Carbon dioxide (CO₂) is typically not considered a direct air pollutant in the traditional sense, as it does not have immediate harmful effects on human health at ambient concentrations. However, its role as a greenhouse gas makes it a major contributor to global climate change, which indirectly affects human health. High levels of CO₂ in indoor environments can cause discomfort, drowsiness, and reduced cognitive function. The primary health concerns associated with CO₂ are related to its impact on climate change, leading to increased heat waves, air pollution, spread of infectious diseases, and extreme weather events. These indirect effects pose significant risks to public health, emphasizing the need to control CO₂ emissions.

Oxides of nitrogen (NOx), particularly nitrogen dioxide (NO₂) and nitric oxide (NO), contribute to environmental degradation in several ways. They play a crucial role in the formation of ground-level ozone and smog, which negatively affect air quality and harm ecosystems. NOx emissions also lead to acid rain, which can damage forests, soils, and aquatic habitats. Additionally, they contribute to eutrophication in water bodies, leading to excessive growth of algae and depletion of oxygen, harming aquatic life. To reduce NOx emissions, measures such as implementing stricter vehicle emission standards, promoting the use of low-NOx burners in industrial processes, and increasing the use of renewable energy sources can be effective. These measures help in reducing the concentration of NOx in the atmosphere, mitigating its environmental impacts.

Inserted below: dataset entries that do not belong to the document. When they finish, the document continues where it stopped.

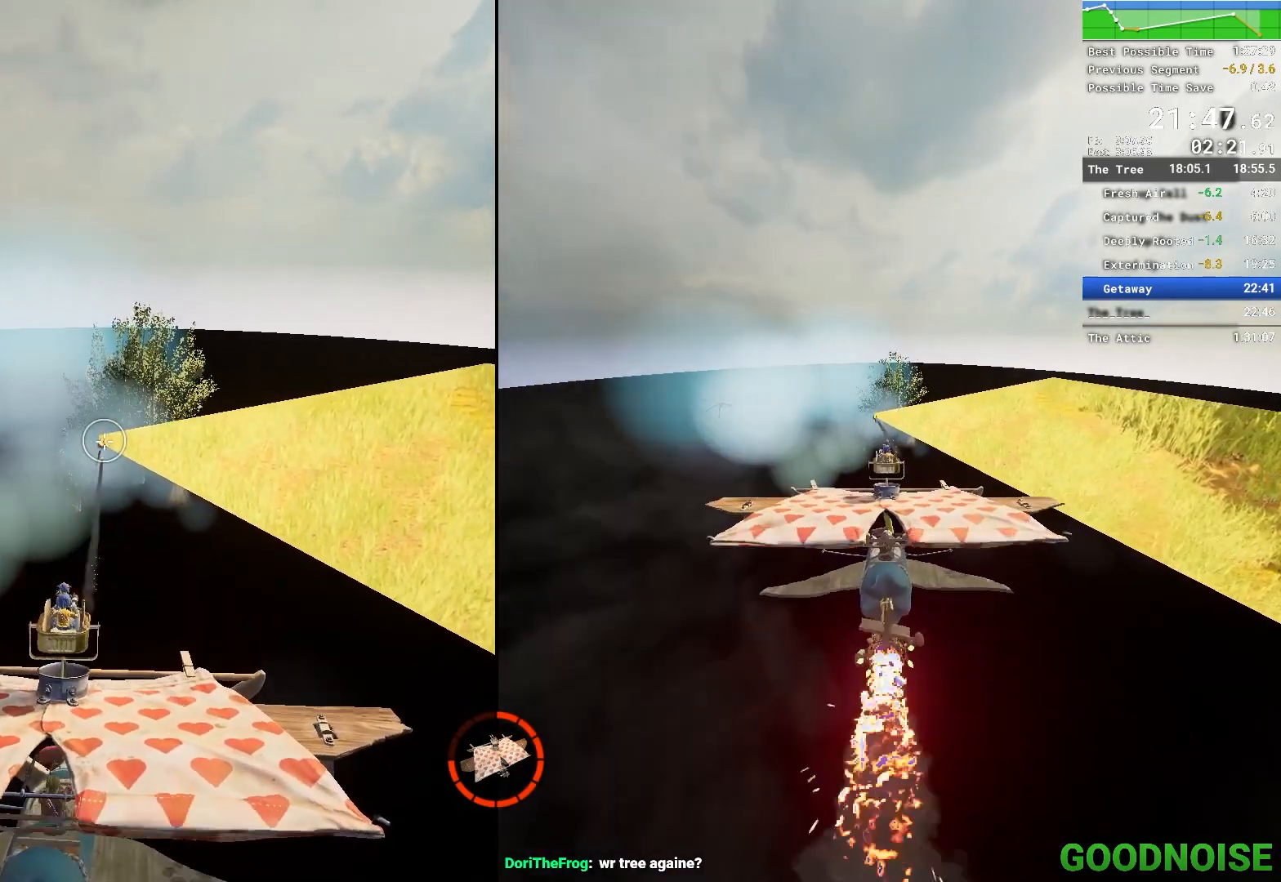
{"keys": [], "mouse": ["left"], "events": []}
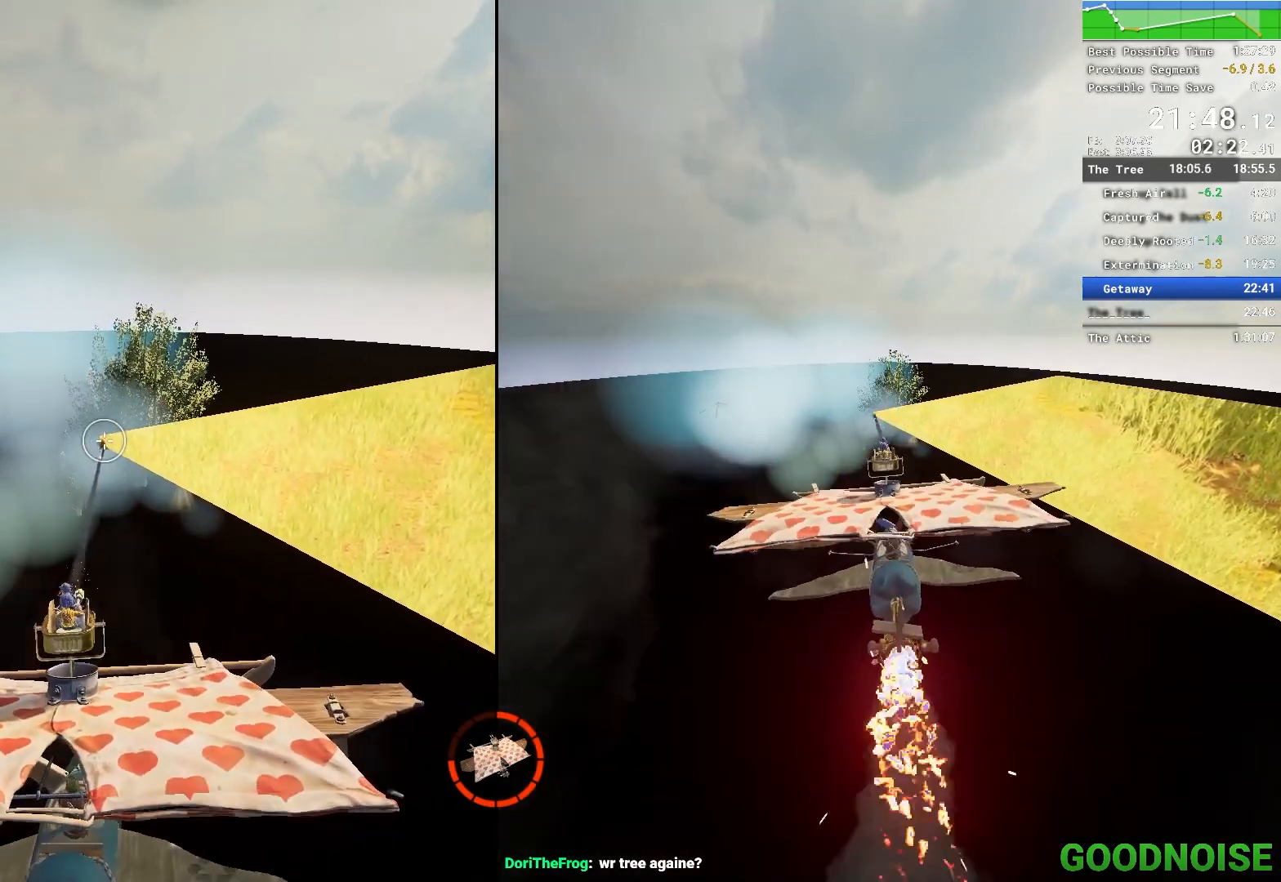
{"keys": [], "mouse": ["left"], "events": []}
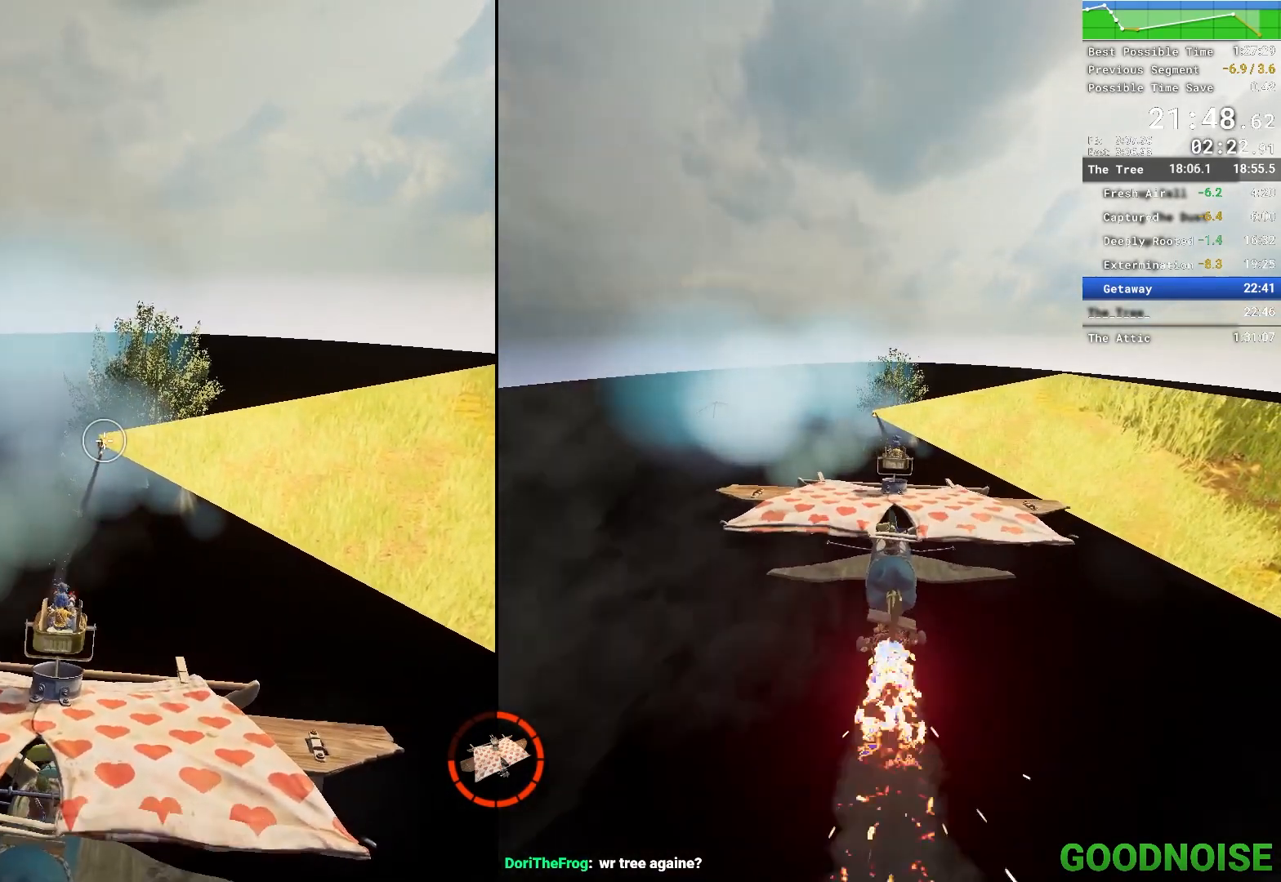
{"keys": [], "mouse": [], "events": [[67, "mouse_left", "up"]]}
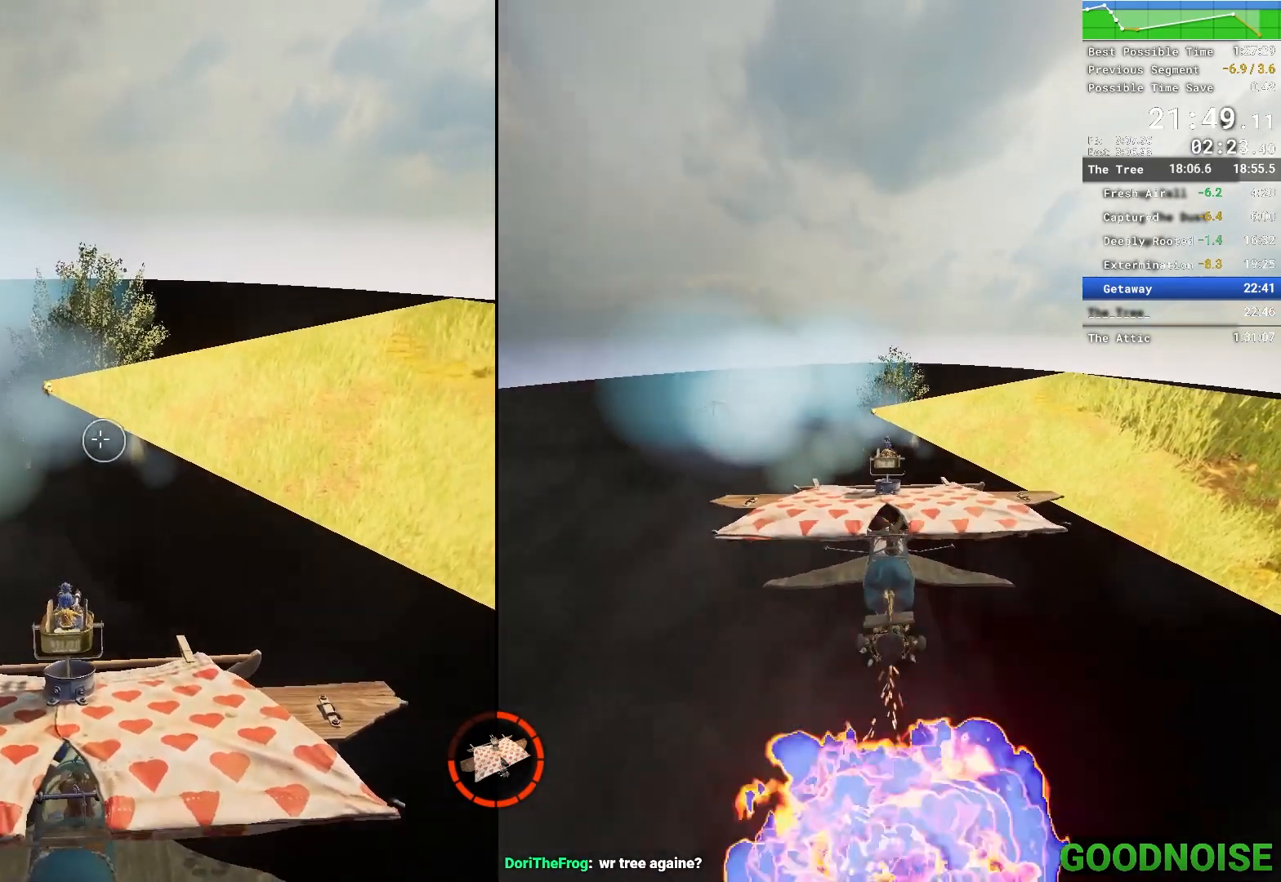
{"keys": [], "mouse": [], "events": [[117, "mouse_left", "down"], [217, "mouse_left", "up"], [400, "mouse_left", "down"], [500, "mouse_left", "up"]]}
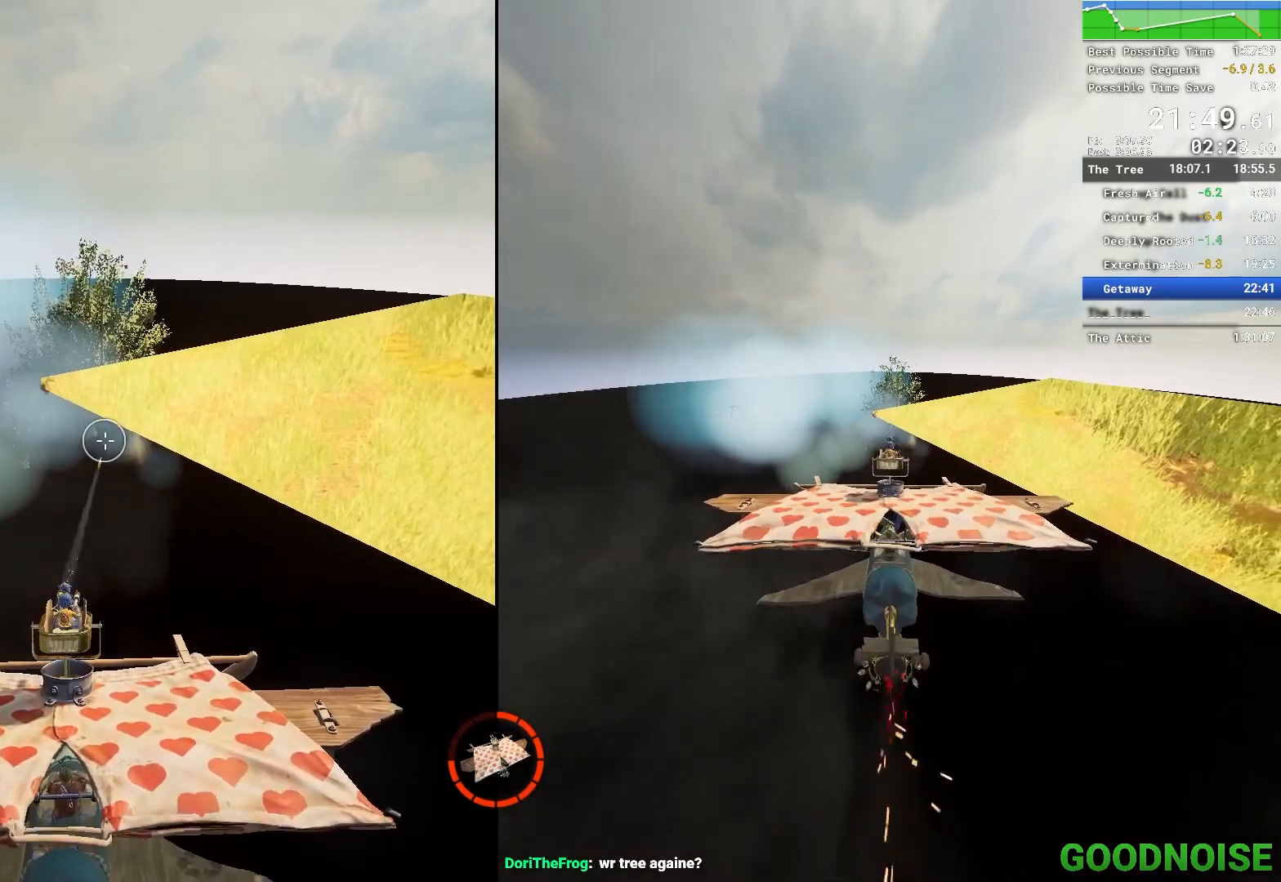
{"keys": [], "mouse": [], "events": [[100, "mouse_left", "down"], [233, "mouse_left", "up"], [333, "mouse_left", "down"], [433, "mouse_left", "up"]]}
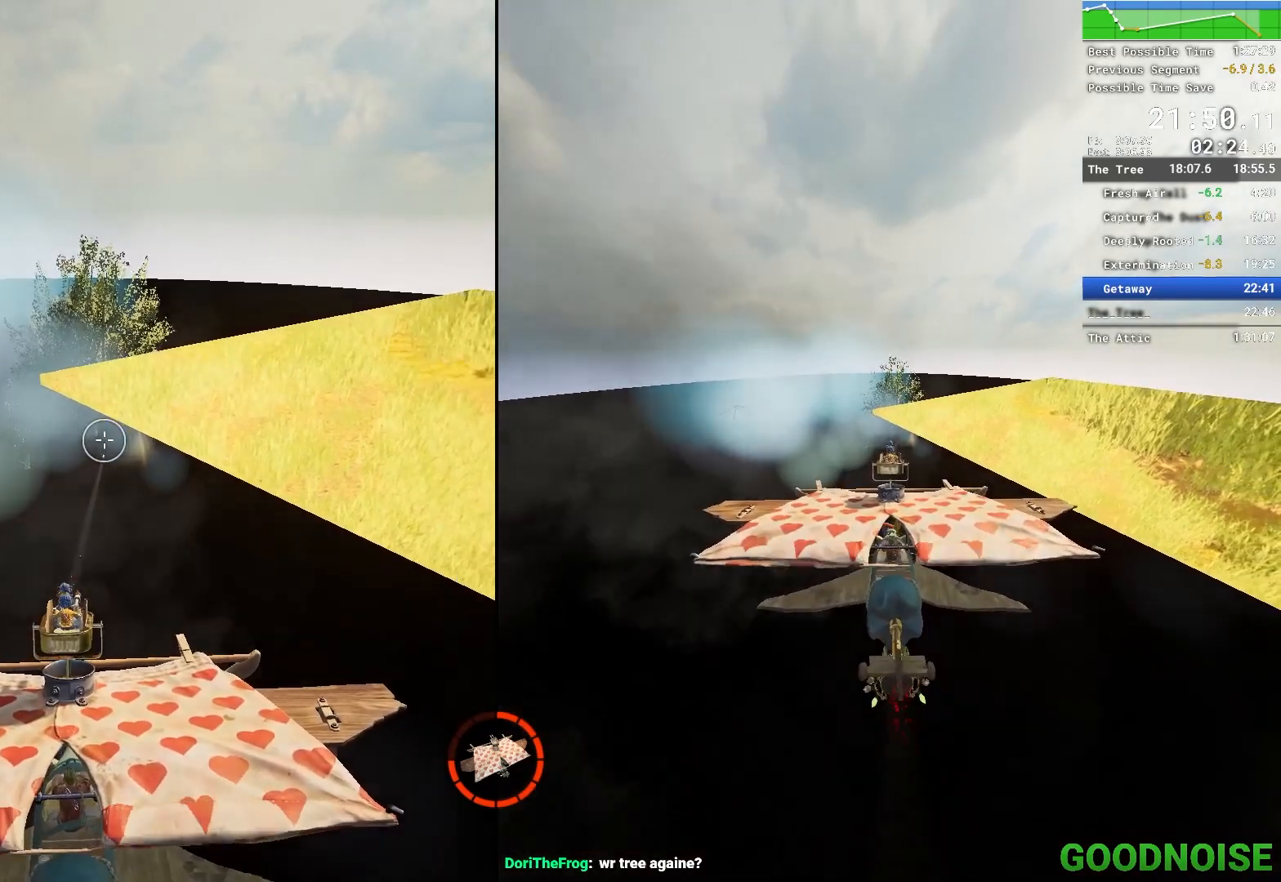
{"keys": [], "mouse": [], "events": [[100, "mouse_left", "down"], [217, "mouse_left", "up"], [300, "mouse_left", "down"], [400, "mouse_left", "up"]]}
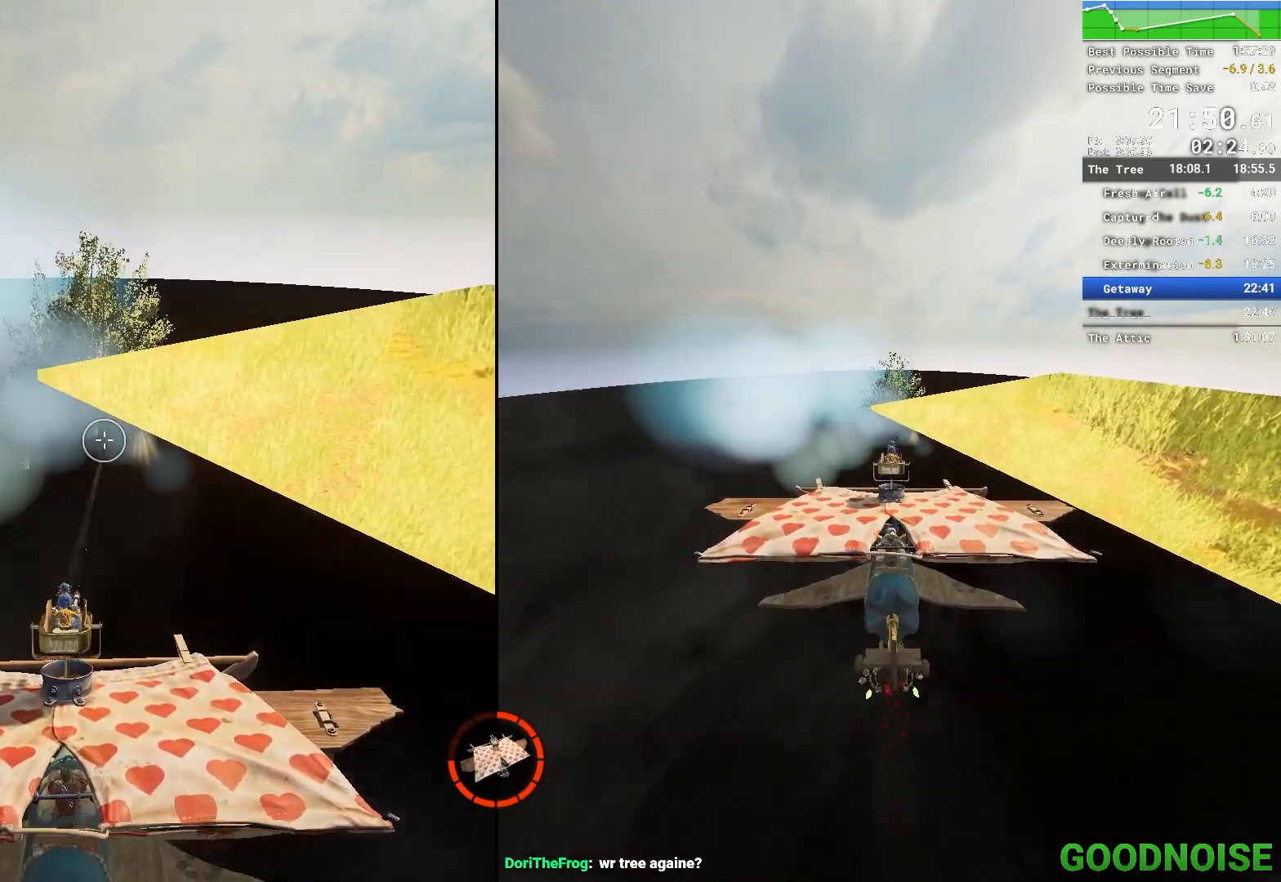
{"keys": [], "mouse": ["left"], "events": [[467, "mouse_left", "down"]]}
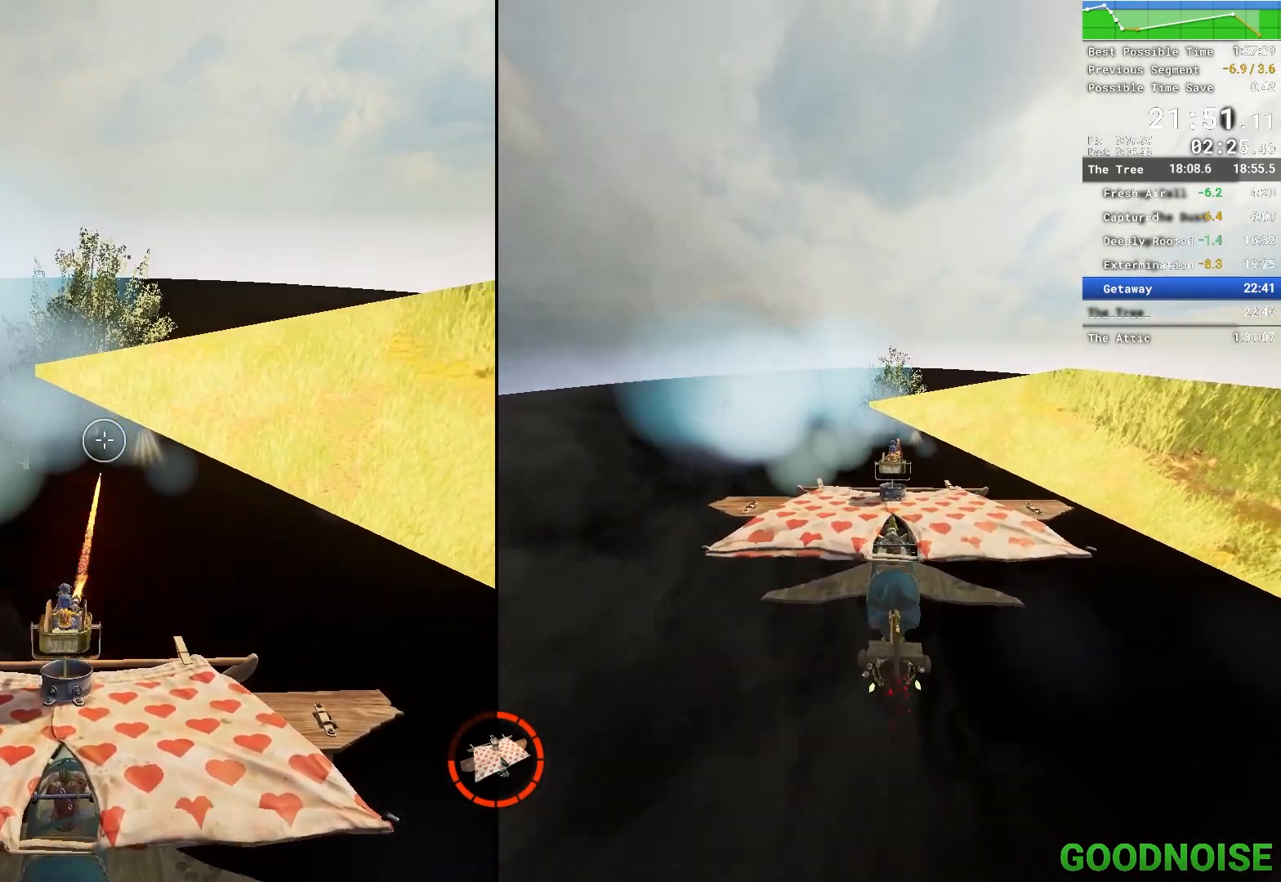
{"keys": [], "mouse": [], "events": [[50, "mouse_left", "up"], [150, "mouse_left", "down"], [233, "mouse_left", "up"], [333, "mouse_left", "down"], [433, "mouse_left", "up"]]}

Catalytic converters are essential components in modern vehicles, designed to reduce harmful emissions of pollutants like carbon monoxide (CO), hydrocarbons (HC), and nitrogen oxides (NOx). They function by facilitating chemical reactions that convert these pollutants into less harmful substances. Inside the converter, exhaust gases pass over catalysts, typically platinum, palladium, and rhodium, which catalyze the oxidation of CO and HC into carbon dioxide (CO₂) and water (H₂O), and the reduction of NOx into nitrogen (N₂) and oxygen (O₂). This process significantly reduces the emission of these pollutants, contributing to improved air quality. However, the efficiency of catalytic converters can be compromised by engine malfunctions or the use of leaded petrol, which can poison the catalysts. Regular maintenance and the use of unleaded petrol are therefore essential to ensure the effective functioning of catalytic converters.

Particulate matter (PM), especially fine particles like PM2.5 (particles with a diameter of 2.5 micrometres or smaller), poses serious health risks. When inhaled, these fine particles can penetrate deep into the lungs and even enter the bloodstream, leading to respiratory and cardiovascular issues. Exposure to PM is linked to aggravated asthma, lung cancer, heart attacks, and premature death in people with heart or lung disease. To minimize exposure, individuals can reduce outdoor activities during high pollution days, use air purifiers indoors, and live in areas with lower traffic emissions. Governments and industries can contribute by enforcing stricter emissions standards, promoting cleaner transportation, and implementing policies to reduce industrial emissions. Reducing exposure to PM is vital for public health, particularly in urban areas with high levels of air pollution.

Methane (CH₄) is a potent greenhouse gas, approximately 25 times more effective than carbon dioxide (CO₂) in trapping heat in the Earth's atmosphere over a 100-year period. Its contribution to the greenhouse effect lies in its ability to absorb infrared radiation emitted from the Earth's surface, trapping heat in the atmosphere. This process exacerbates global warming, leading to a rise in global temperatures, melting of polar ice caps, and an increase in extreme weather events. The major sources of methane include agricultural practices, especially livestock farming, landfills, and the extraction of fossil fuels. Methane's high global warming potential, despite its lower concentration compared to CO₂, makes it a significant contributor to climate change. Reducing methane emissions is thus critical in mitigating global warming and its associated impacts on ecosystems, sea levels, and weather patterns.